**** DATA SHOWN

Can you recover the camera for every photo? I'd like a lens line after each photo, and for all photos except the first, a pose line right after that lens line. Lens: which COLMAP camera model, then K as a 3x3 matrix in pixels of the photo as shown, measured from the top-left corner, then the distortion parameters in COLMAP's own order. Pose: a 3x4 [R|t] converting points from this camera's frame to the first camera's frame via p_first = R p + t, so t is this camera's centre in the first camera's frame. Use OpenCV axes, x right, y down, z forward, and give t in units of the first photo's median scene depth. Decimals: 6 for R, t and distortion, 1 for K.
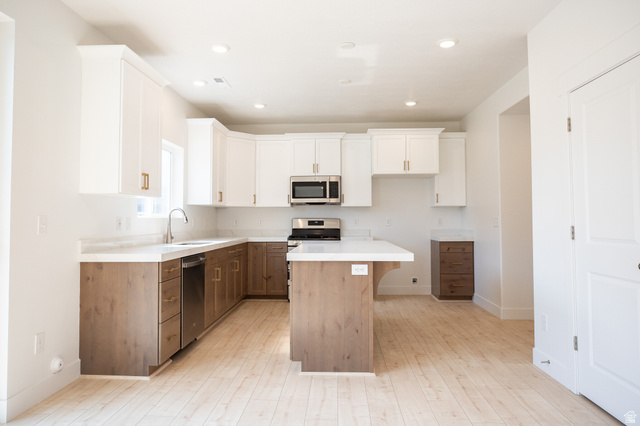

********
**** DATA SHOWN

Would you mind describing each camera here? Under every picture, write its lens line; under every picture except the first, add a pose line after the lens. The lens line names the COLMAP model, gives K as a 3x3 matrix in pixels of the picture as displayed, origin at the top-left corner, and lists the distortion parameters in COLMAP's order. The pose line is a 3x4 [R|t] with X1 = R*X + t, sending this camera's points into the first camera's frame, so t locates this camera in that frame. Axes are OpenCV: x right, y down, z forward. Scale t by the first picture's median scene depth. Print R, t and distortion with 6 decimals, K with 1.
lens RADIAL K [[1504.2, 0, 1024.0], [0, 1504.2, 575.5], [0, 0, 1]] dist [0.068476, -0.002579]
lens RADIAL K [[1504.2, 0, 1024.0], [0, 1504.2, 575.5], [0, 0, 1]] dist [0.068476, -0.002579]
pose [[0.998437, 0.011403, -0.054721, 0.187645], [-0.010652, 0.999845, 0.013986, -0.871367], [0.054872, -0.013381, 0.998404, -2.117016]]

********
**** DATA SHOWN

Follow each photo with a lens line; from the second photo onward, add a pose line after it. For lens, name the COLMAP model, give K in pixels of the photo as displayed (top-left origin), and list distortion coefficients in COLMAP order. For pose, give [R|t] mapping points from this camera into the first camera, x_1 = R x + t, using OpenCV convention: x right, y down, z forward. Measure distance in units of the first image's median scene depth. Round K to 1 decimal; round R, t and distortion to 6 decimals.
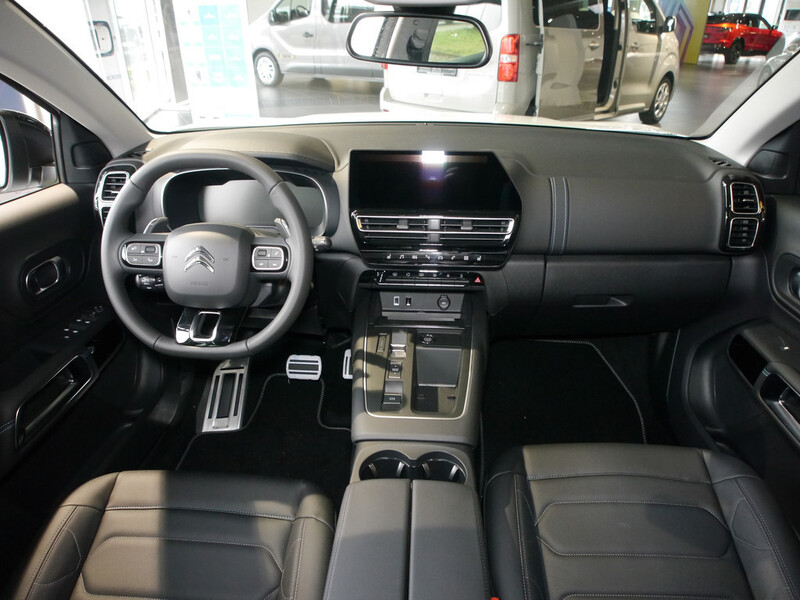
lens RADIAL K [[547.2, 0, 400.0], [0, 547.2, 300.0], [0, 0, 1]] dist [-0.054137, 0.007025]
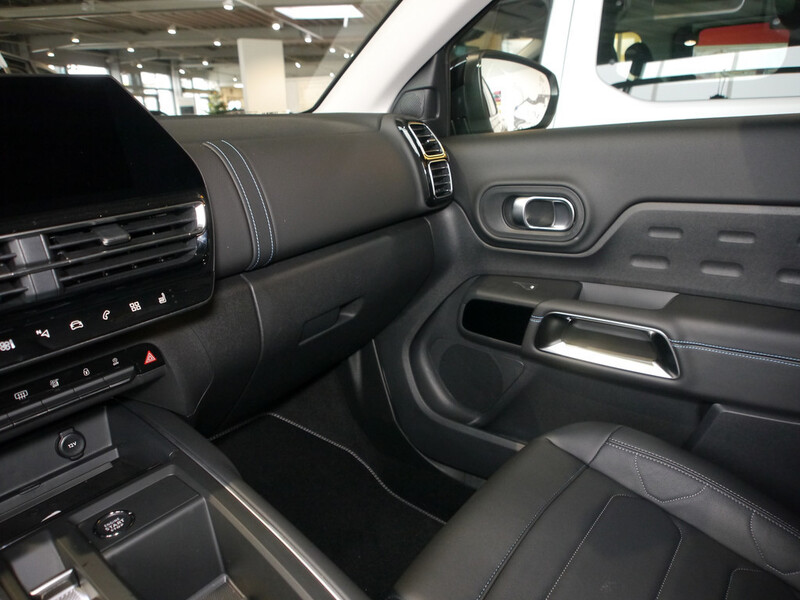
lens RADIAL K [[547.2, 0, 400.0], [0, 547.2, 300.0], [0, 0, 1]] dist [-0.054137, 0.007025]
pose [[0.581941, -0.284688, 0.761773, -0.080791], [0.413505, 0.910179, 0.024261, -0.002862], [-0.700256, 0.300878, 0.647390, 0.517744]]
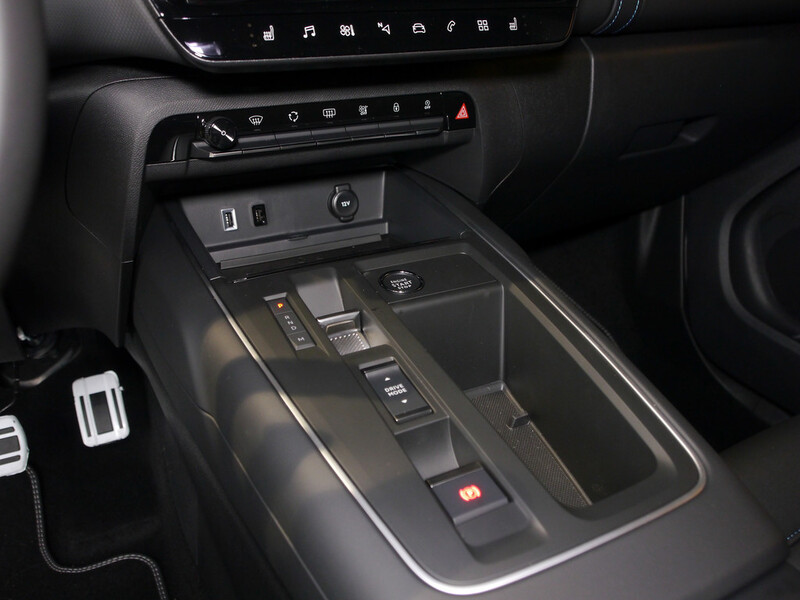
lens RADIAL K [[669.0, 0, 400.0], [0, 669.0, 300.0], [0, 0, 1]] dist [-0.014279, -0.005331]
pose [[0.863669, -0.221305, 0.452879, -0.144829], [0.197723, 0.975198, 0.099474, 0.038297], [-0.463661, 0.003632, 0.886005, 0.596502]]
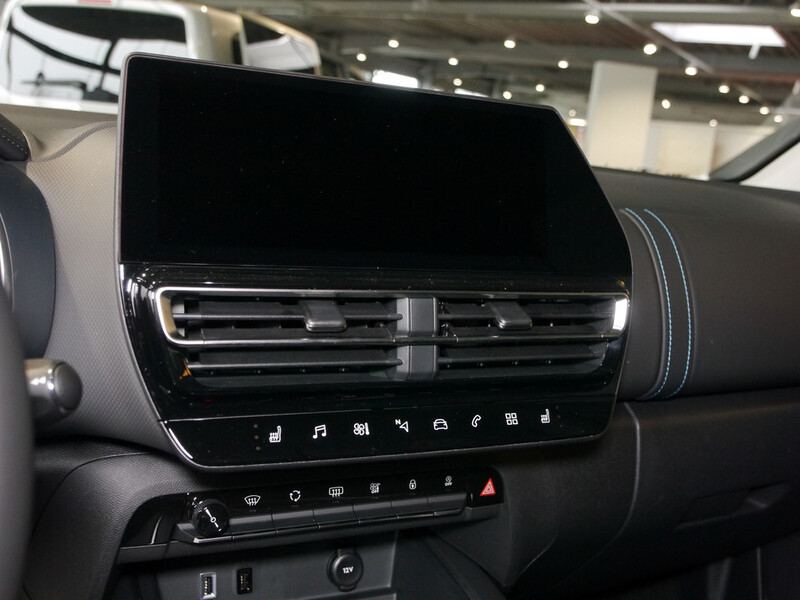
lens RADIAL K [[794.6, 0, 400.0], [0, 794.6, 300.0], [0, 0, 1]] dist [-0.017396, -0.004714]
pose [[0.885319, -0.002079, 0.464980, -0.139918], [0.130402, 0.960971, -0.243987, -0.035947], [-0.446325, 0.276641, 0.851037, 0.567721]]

********

**WORK ORDER:** Rewrite the lines from the line with "Would you mind" to the line with "-0.013381, 0.998404, -2.117016]]", changing "COLMAP model" to "COLMAP camera model" and leaving everything else the same.

**YOUR SOLUTION:**
Would you mind describing each camera here? Under every picture, write its lens line; under every picture except the first, add a pose line after the lens. The lens line names the COLMAP camera model, gives K as a 3x3 matrix in pixels of the picture as displayed, origin at the top-left corner, and lists the distortion parameters in COLMAP's order. The pose line is a 3x4 [R|t] with X1 = R*X + t, sending this camera's points into the first camera's frame, so t locates this camera in that frame. Axes are OpenCV: x right, y down, z forward. Scale t by the first picture's median scene depth. Print R, t and distortion with 6 decimals, K with 1.
lens RADIAL K [[1504.2, 0, 1024.0], [0, 1504.2, 575.5], [0, 0, 1]] dist [0.068476, -0.002579]
lens RADIAL K [[1504.2, 0, 1024.0], [0, 1504.2, 575.5], [0, 0, 1]] dist [0.068476, -0.002579]
pose [[0.998437, 0.011403, -0.054721, 0.187645], [-0.010652, 0.999845, 0.013986, -0.871367], [0.054872, -0.013381, 0.998404, -2.117016]]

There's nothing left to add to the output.